The number of international students in Germany rose by around 70% between 2009 and 2019, data from the Federal Statistics Office showed.
LANGUAGE, CULTURE BARRIER
Anja Robert, a career adviser at RWTH Aachen, said international students in Germany were finding it more difficult to find jobs than native Germans.
The demand for her team's counselling sessions and for psychological support has risen since March, when Germany went into its first lockdown to battle the pandemic, she said.
"In such insecure times, one tends towards safety, relying on established language skills, cultural traits and understanding."
Germany's unemployment rate rose to as much as 6.4% after the government imposed the first lockdown, from 5% in the previous months. It hit 6% in January this year.

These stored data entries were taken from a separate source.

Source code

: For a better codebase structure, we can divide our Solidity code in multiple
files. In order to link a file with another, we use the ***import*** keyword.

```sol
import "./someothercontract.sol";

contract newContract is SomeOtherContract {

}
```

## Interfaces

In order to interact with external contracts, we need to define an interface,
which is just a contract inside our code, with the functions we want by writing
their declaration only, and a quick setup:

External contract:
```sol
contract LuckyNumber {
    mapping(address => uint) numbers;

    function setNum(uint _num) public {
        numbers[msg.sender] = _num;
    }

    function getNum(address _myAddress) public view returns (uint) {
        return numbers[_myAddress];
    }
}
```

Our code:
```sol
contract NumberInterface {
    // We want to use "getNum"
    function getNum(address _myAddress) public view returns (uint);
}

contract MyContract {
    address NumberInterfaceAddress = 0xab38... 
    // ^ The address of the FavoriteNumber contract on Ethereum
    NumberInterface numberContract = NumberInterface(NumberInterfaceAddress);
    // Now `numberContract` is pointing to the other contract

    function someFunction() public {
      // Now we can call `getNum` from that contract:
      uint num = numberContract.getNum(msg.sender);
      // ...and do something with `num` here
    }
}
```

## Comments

The pandemic's impact on the German job market has been mitigated by the government's "Kurzarbeit" scheme that allows employers to cut hours during an economic downturn. But it also makes hiring more difficult.
Companies that are on the scheme can hire staff in exceptional cases if they have a compelling reason, Ludwig Christian, a spokesman for the Federal Labour Office, said.
Between April 2020 and January this year, the number of new vacancies in Germany fell by 430,000, or 26% year-on-year, Labour Office data showed.
Another challenge foreign students face is a weaker professional and social network, exacerbated by job fairs and networking events being cancelled or moved online amid the pandemic.
"Digital networking is simply more difficult, especially if you come from another country and you are not familiar with how networking here works," said Jana Koehler, a Berlin-based international recruiter.
Two lockdowns in spring and winter last year also shuttered restaurants and retailers, meaning thousands fewer part-time jobs which students fill to support themselves financially.
Last April, the German government included foreigners in an interest-free loan programme for students. Graduates, however, are not eligible.
Access to unemployment aid for foreign graduates is also conditional on living in Germany for five years, meaning many master's graduates lose out.
Tizini has survived on monthly transfers from his brother.
After investing so much time and more than 10,000 euros ($12,032.00) to study in Germany, returning to Syria was not an option.
"There is no way to live but to wait for others' help. I am giving everything I can, but all in vain."